Ekonomi

Angin Segar! Bos BI Jamin Rupiah Bakal Terus Menguat, Ini Target Levelnya

JAKARTA, beritasekarang.id – Di tengah dinamika ekonomi global yang tak menentu, Gubernur Bank Indonesia (BI) membawa kabar yang menyejukkan bagi para pelaku pasar dan masyarakat luas. BI memberikan jaminan kuat bahwa nilai tukar Rupiah terhadap Dolar AS akan terus melanjutkan tren penguatannya.

Optimisme ini disampaikan langsung oleh “Bos BI” dalam konferensi pers terbarunya, merespons pergerakan mata uang Garuda yang kian perkasa di awal tahun 2026 ini.

Fundamental Ekonomi Jadi Kunci

Keyakinan BI bukan tanpa dasar. Gubernur BI menegaskan bahwa penguatan Rupiah didukung oleh fundamental ekonomi Indonesia yang sangat solid. Beberapa faktor utama yang menjadi pendorong antara lain:

  1. Inflasi Terjaga: Laju inflasi domestik yang rendah dan stabil dalam sasaran target.
  2. Pertumbuhan Ekonomi: Kinerja pertumbuhan ekonomi nasional yang tetap impresif di atas 5%.
  3. Imbal Hasil Menarik: Daya tarik aset keuangan Indonesia (SBN dan Saham) yang memicu derasnya arus modal asing (capital inflow) masuk ke tanah air.

“Kami yakin Rupiah akan terus menguat. Fundamental kita mendukung itu, dan persepsi investor global terhadap Indonesia sangat positif,” tegasnya.

Sampai Level Berapa?

Lantas, sampai level mana Rupiah akan menguat? Meskipun tidak menyebut angka tunggal secara spesifik untuk menghindari spekulasi berlebih, BI memproyeksikan Rupiah akan bergerak stabil menjauhi zona rawan dan berpotensi menembus level psikologis baru yang lebih kuat dibanding rata-rata tahun lalu.

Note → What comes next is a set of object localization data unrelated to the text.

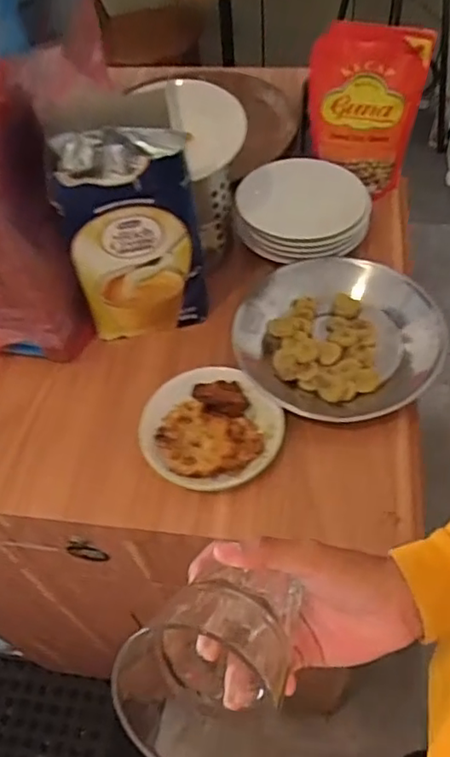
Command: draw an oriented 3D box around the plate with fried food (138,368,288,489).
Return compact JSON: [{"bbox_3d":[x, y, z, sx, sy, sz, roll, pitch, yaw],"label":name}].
[{"bbox_3d":[-0.015,0.046,0.577,0.123,0.035,0.125,-2,54,3],"label":"plate with fried food"}]

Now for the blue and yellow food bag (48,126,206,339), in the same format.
[{"bbox_3d":[-0.089,-0.136,0.600,0.123,0.214,0.053,-8,53,-1],"label":"blue and yellow food bag"}]

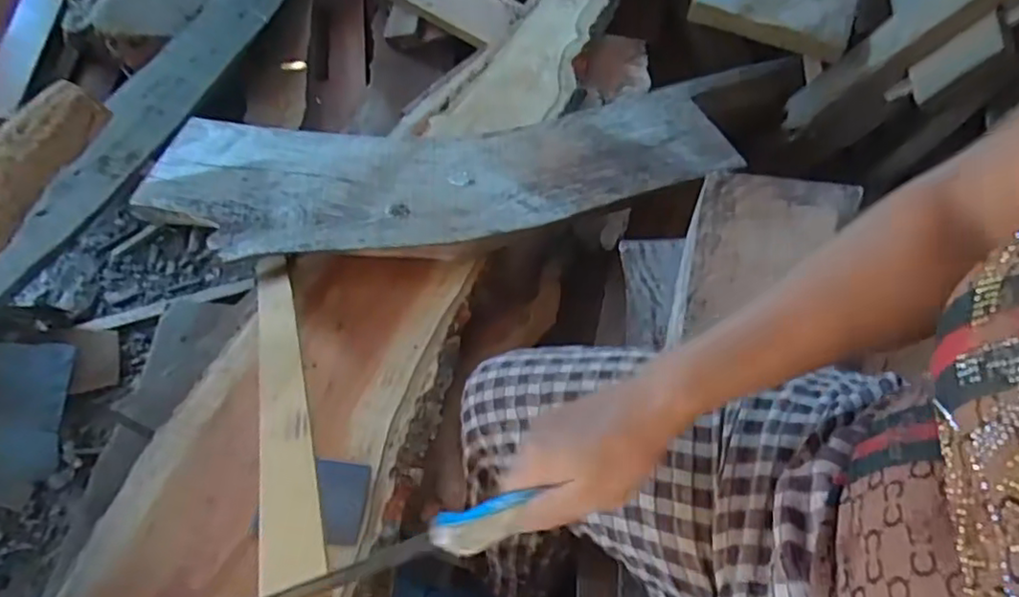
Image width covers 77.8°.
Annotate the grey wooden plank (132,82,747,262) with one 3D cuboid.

Penguatan ini diprediksi akan berdampak positif bagi biaya impor bahan baku industri, yang pada akhirnya dapat menekan harga barang di tingkat konsumen.

BI juga berkomitmen untuk terus berada di pasar guna memastikan volatilitas nilai tukar tetap terjaga, sehingga dunia usaha dapat melakukan perencanaan bisnis dengan tenang.